"GPT-5 is horrible," one of the currently most upvoted posts on the ChatGPT subreddit reads.
And it’s easy to see why people are surprised and disappointed. Expectations were high — after all, large language models (LLMs) often appear intelligent. A few bugs to iron out, and they will become at least reliable, if not super-human. But “appear” is the key word here. See, we don’t train LLMs to understand the world like humans do — we train them to sound like us. We train them to imitate intelligence.
But what’s the difference, you might ask? If it walks like a duck… must be a duck, right? Well, let me show what I think makes humans intelligent — and why AI, in its current incarnation, lacks that capacity.
We humans understand the world by piecing together, in our imagination, its virtual counterpart — a kind of simulation, a virtual reality. None of us is born with it — the only way a person can obtain their copy is by assembling it piece by piece, like a Lego puzzle. This simulation, and what the person sees in it, becomes their knowledge — it becomes their truth.

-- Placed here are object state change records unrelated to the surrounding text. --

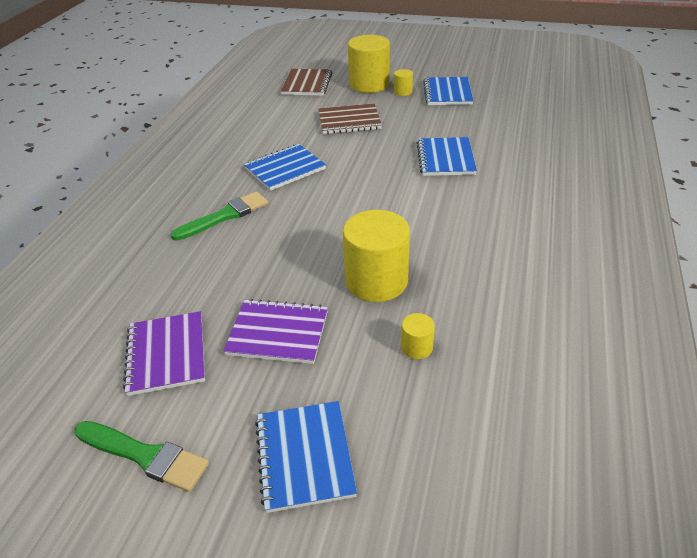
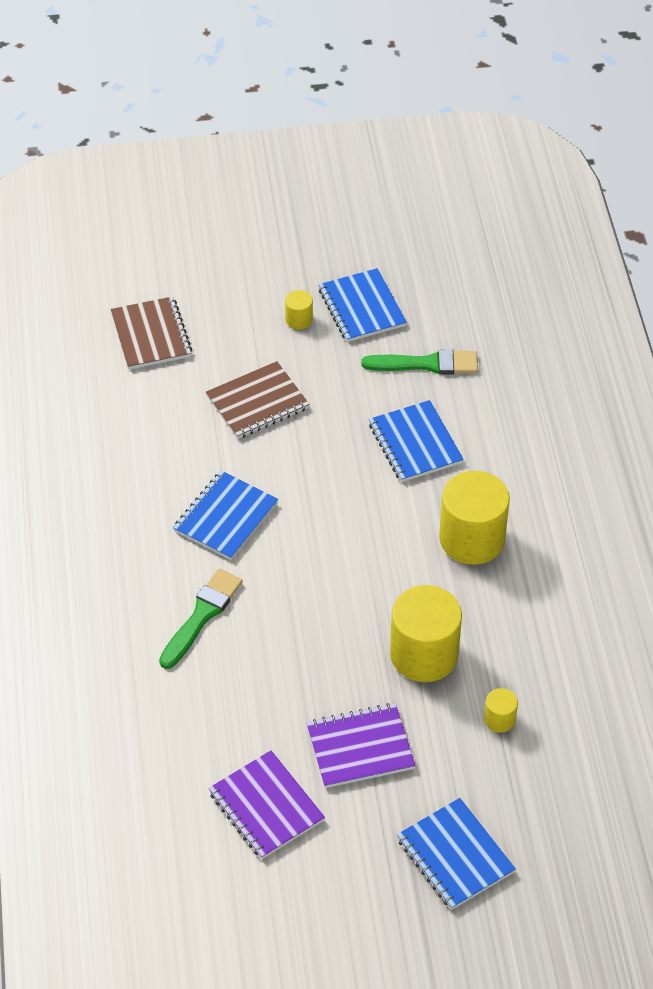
camera: 25 degrees left, 10 degrees up
green brush [74,421,209,492] -> green brush moved to [362,349,478,374]
yellow cylinder [348,35,390,93] -> yellow cylinder moved to [439,471,510,565]

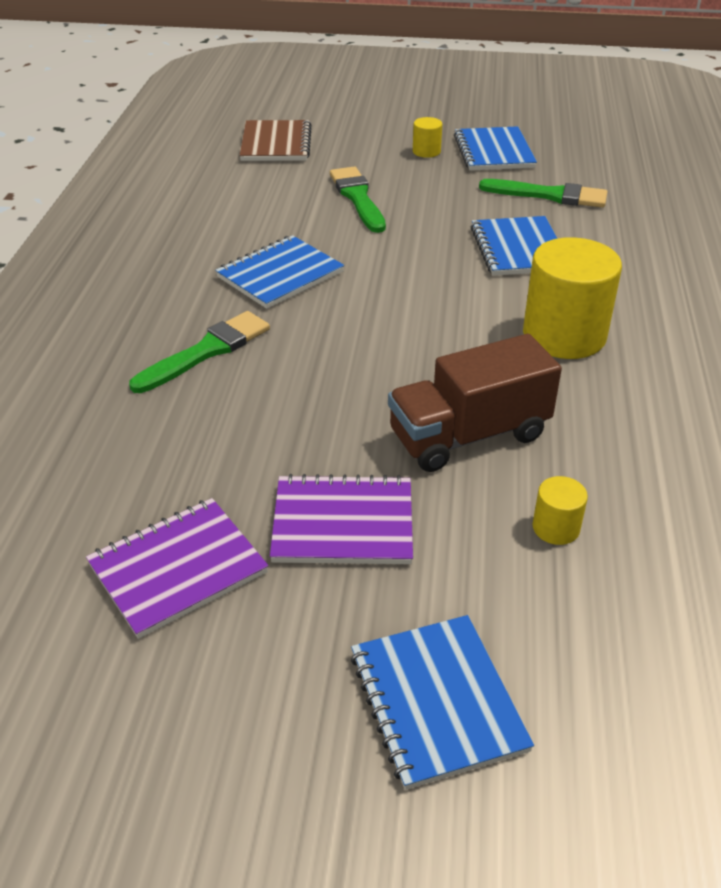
camera: 15 degrees right, 10 degrees down
brown notebook [206,361,309,439] -> green brush [330,166,386,233]
purple notebook [208,750,325,859] -> purple notebook turned 75 degrees clockwise [86,498,269,639]
yellow cylinder [390,585,462,682] -> brown truck [388,334,562,472]

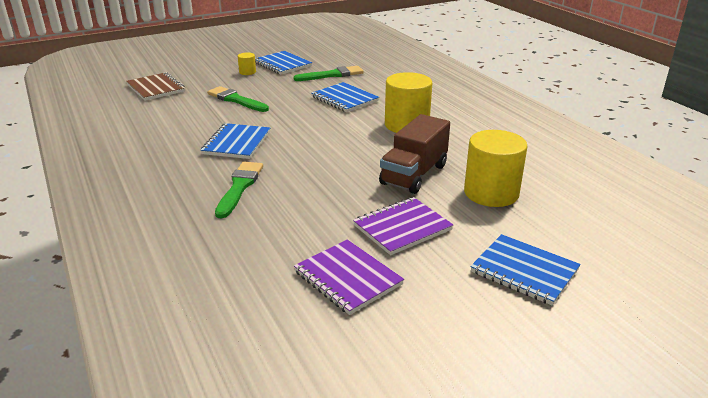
camera: 35 degrees left, 10 degrees down
purple notebook [86,498,269,639] -> purple notebook turned 60 degrees counterclockwise [294,239,404,315]
yellow cylinder [533,476,588,545] -> yellow cylinder [464,130,528,207], size x2.21

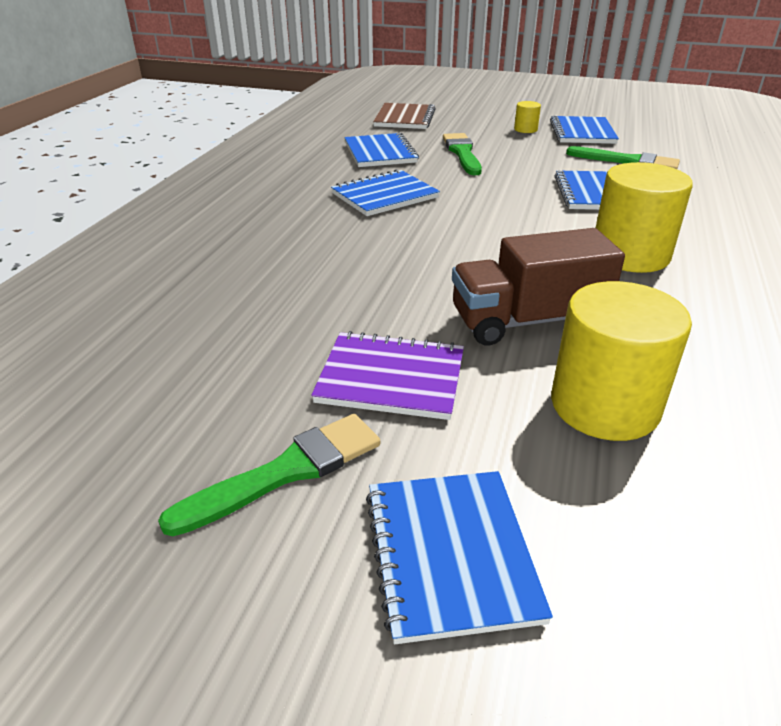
camera: 45 degrees right, 5 degrees up
green brush [215,162,263,218] -> green brush moved to [158,414,380,536]
purple notebook [294,239,404,315] -> none
none -> blue notebook [345,133,419,167]

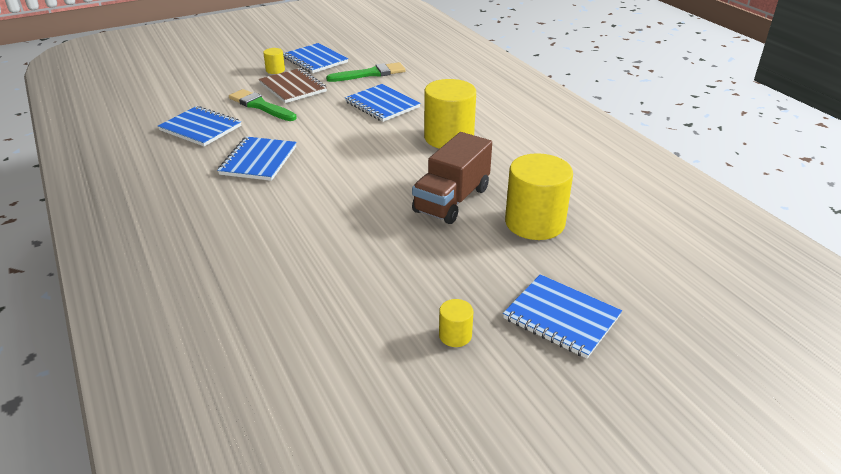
camera: 45 degrees left, 0 degrees up
green brush [158,414,380,536] -> yellow cylinder [439,299,473,347]
purple notebook [311,331,464,420] -> none
brown notebook [373,103,436,129] -> brown notebook moved to [259,68,327,103]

We even model ourselves as part of it. That capacity — to model ourselves — is what makes us conscious: conscious of ourselves and of our place in the world.
LLMs, on the other hand, know nothing about the world. They read all the texts they can access and learn from it to sound like humans. But they don’t understand the meaning of the words they use. See, we use words to describe our world. To a human, the word “tree” refers to a concept of a tree in their mind. That concept itself is not verbal — it does not consist of other words. You can think of it as visual, like an image of a tree — although it’s much more complex than a simple picture. Either way, it is the association between this non-verbal concept and the word “tree” that gives the word meaning.
ChatGPT, however, cannot do that. It has never seen, touched, or sat under a tree. It has never experienced the world and that’s just one reason why it cannot model it like we do.1 All it knows is how often words occur together, so it could guess what word might come next. And, granted, ChatGPT is remarkably good at this guesswork — so good, it fools many people into thinking that it actually understands what it is saying. But it doesn’t. It relies on statistical inferences to imitate knowledge and understanding, but it doesn’t possess either.2
So where does that leave us? It seems the core idea behind LLMs has reached its limit. To move beyond it, someone will need to figure out how to make AI capable of actual knowledge. As of now, though, I don’t think anyone is even working in that direction — AI researchers remain fixated on language, much like their creations. And that’s not surprising, considering that this failure — to distinguish knowledge from the words that describe it — goes all the way back to Aristotle.
I’m sure we’ll get there eventually. As for when, only time will tell.
The other reason is that it would be really hard for a neural network to develop this capacity on its own. It took the neural networks in our brains five million years of actually living in this world to accomplish that feat. And even though artificial neurons are much faster, it’s far from clear how we could leverage that advantage.
This remains just as true for the so-called reasoning models (RLMs) — they don’t reason, they just sound like they do.